▶ _Instruction_: Look through the records below and copy each line that includes the word "Guarda".

Source data:
::::::::::
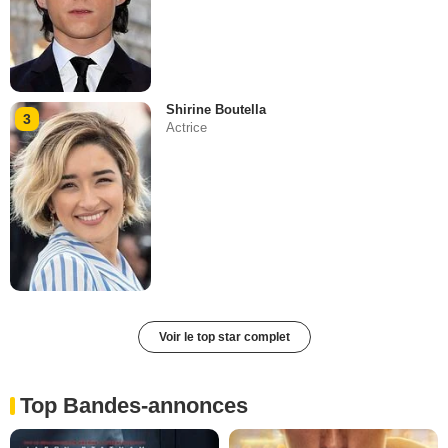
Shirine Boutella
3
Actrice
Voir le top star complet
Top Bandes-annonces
::::::::::
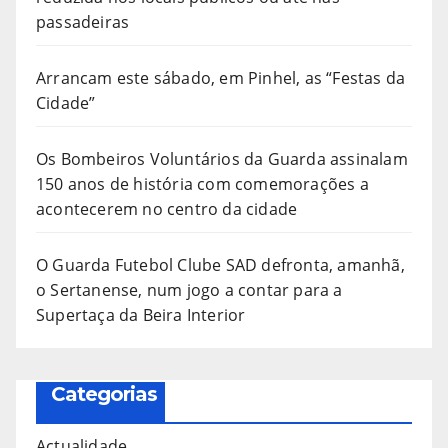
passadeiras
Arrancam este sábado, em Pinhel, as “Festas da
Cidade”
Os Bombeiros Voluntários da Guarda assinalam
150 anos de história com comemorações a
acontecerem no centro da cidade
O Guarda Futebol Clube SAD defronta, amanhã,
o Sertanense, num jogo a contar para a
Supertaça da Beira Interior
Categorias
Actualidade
::::::::::
▶ _Task response_:
Os Bombeiros Voluntários da Guarda assinalam
O Guarda Futebol Clube SAD defronta, amanhã,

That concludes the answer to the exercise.